**WHAT YOU WILL DO**
Copy out all lines from the entries below in which "levering" occurs.

**MATERIAL FOR THIS TASK**
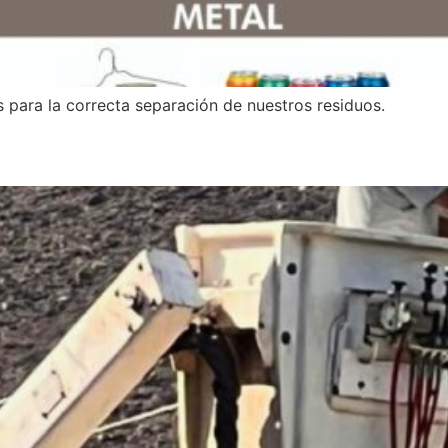
 para la correcta separación de nuestros residuos.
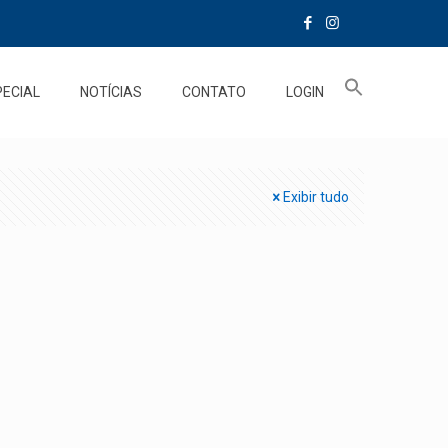
PECIAL
NOTÍCIAS
CONTATO
LOGIN
Exibir tudo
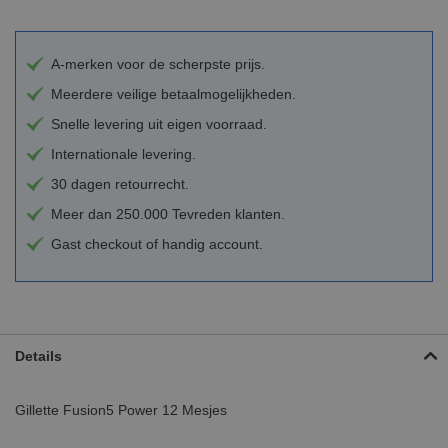
A-merken voor de scherpste prijs.
Meerdere veilige betaalmogelijkheden.
Snelle levering uit eigen voorraad.
Internationale levering.
30 dagen retourrecht.
Meer dan 250.000 Tevreden klanten.
Gast checkout of handig account.
Details
Gillette Fusion5 Power 12 Mesjes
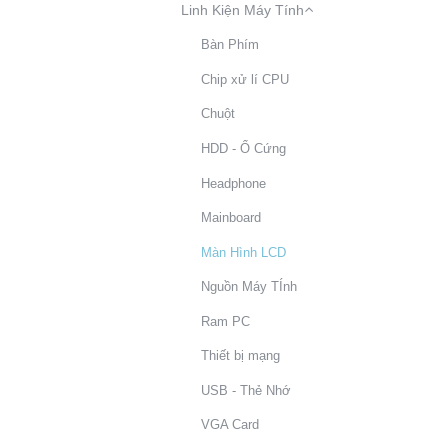
Linh Kiện Máy Tính
Bàn Phím
Chip xử lí CPU
Chuột
HDD - Ổ Cứng
Headphone
Mainboard
Màn Hình LCD
Nguồn Máy TÍnh
Ram PC
Thiết bị mạng
USB - Thẻ Nhớ
VGA Card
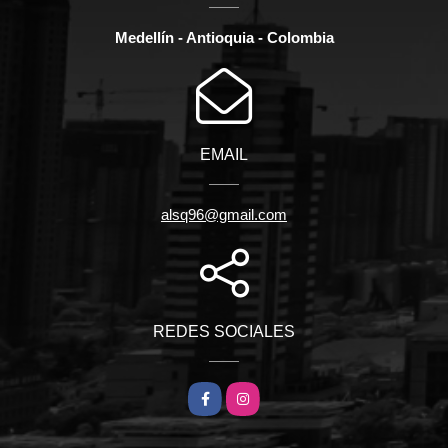
Medellín - Antioquia - Colombia
EMAIL
alsq96@gmail.com
REDES SOCIALES
Facebook
Instagram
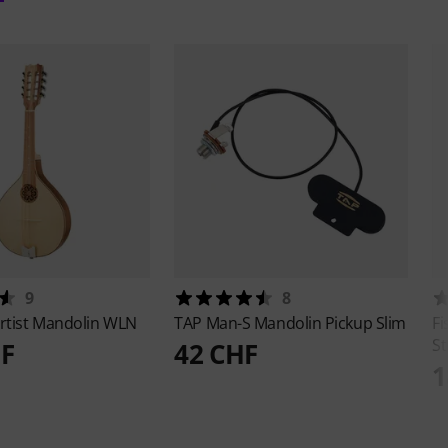
9
8
rtist Mandolin WLN
TAP
Man-S Mandolin Pickup Slim
F
St
HF
42 CHF
1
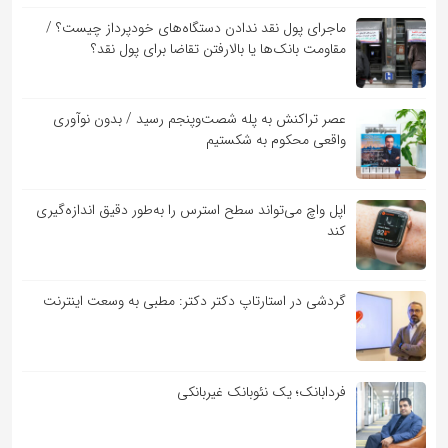
ماجرای پول نقد ندادن دستگاه‌های خودپرداز چیست؟ /
مقاومت بانک‌ها یا بالارفتن تقاضا برای پول نقد؟
عصر تراکنش به پله شصت‌وپنجم رسید / بدون نوآوری
واقعی محکوم به شکستیم
اپل واچ می‌تواند سطح استرس را به‌طور دقیق اندازه‌گیری
کند
گردشی در استارتاپ دکتر دکتر: مطبی به وسعت اینترنت
فردابانک؛ یک نئوبانک غیربانکی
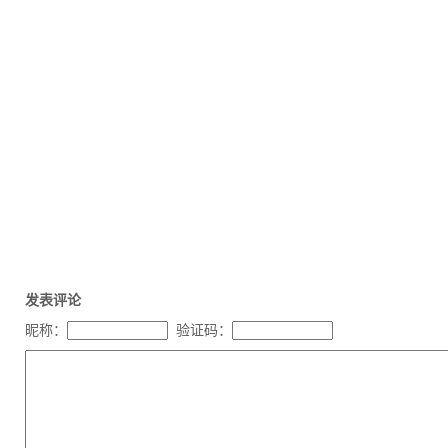
发表评论
昵称：
验证码：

**REPLY TO THE TASK**
Snelle levering uit eigen voorraad.
Internationale levering.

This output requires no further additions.